I worked for 10 years in Chennai. Initially, we attracted people who had worked with me and had gone to other companies. They wanted to come back when they knew that I was starting a tart-up. It is a sign of good management when people who you managed want to work again for you.
But for start-ups, it’s hard to afford quality talent when you don’t have enough money. It’s difficult to attract experienced talent since they have a family and don’t want to risk their career because the success of the start-up is unknown. We overcame it by hiring smart youngsters who were willing to learn and were passionate. We have an amazing team in Freshworks. One of our sales managers in Europe is a rock star guitarist. We have dancers, rock singers and so on in our company.
We believe people need a complete life. It’s not about hating your work and taking your Royal Enfield and going to shoot wildlife pictures. If you are happy at work, you will be happy in your personal life with your hobbies. We want employees to experience a complete life. We don’t want to be the one taking away 40 hours every week.
I have been fortunate to attract funding from top investors in private markets, and while going public. Creating inbound interest works better. You don’t chase a VC in the coffee break at the conference and try to pitch your story. If you build something well, it will create inbound interest.
Marketing & Sales Lessons
The biggest lesson is aligning the business model. You cannot look at marketing, sales, product pricing, engineering as independent functions. Everything has to come together. When you look at a start-up, I have to do outbound marketing, I have to do Google AdWords, and so on. Everything is about alignment.

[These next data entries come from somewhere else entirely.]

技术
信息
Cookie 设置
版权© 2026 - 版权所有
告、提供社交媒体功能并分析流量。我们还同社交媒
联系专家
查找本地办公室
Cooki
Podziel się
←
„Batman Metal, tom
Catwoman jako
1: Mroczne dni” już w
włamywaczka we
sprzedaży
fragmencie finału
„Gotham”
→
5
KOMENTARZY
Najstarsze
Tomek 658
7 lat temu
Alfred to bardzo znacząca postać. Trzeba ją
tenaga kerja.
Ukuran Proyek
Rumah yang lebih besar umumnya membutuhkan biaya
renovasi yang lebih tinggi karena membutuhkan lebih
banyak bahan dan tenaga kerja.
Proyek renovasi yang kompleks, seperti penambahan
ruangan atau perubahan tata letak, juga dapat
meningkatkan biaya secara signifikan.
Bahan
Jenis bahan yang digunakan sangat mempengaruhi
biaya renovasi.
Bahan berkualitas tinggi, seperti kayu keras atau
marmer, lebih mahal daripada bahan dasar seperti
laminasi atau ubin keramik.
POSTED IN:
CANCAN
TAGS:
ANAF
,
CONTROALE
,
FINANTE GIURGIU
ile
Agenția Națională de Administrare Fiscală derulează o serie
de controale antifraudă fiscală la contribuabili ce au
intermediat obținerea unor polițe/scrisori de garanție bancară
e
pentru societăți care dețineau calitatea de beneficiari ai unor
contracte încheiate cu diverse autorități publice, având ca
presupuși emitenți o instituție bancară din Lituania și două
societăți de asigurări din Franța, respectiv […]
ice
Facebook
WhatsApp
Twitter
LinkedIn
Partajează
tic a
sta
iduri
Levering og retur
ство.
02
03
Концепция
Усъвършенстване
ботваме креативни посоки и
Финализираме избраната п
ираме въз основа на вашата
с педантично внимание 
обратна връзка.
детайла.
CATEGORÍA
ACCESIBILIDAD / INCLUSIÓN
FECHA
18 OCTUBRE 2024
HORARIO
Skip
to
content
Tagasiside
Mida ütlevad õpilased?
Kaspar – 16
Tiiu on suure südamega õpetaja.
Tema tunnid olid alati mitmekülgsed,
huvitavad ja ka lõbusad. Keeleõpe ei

If you are selling to larger enterprises, they want trust. They need consultative sales. You need salespeople and partners. If you have a product-led growth model, you cannot have consultative selling. Your product cannot depend on a partner to implement it. It has to be easy to use. If the online buyer is coming in, and can’t understand the product in the first 20 seconds, she is going to close the browser and go away. All your marketing dollars are wasted. So, everything has to be aligned to how you are going to take your product to the customer.
When Did You Think You Had Arrived?
We are just getting started. What you have seen is only the trailer.
Riding Through Toughest Times
All start-ups make mistakes initially. But the important point is not to make blunders. We signed the deal with Accel on August 28, 2011. I was a new entrepreneur and it was my first experience with a VC. In October 2011, Freshworks didn’t have enough balance to meet the payroll of six or seven employees. On October 28, which was Diwali, we got the money and understood the true meaning of ‘Happy Diwali’.
We created 500 crorepatis in India. I want to create 5,000 millionaires over the next 10 years, and that is the journey. We want to make sure that every Freshworks shareholder-employee or investor — are together building the most iconic tech product company to come out of India.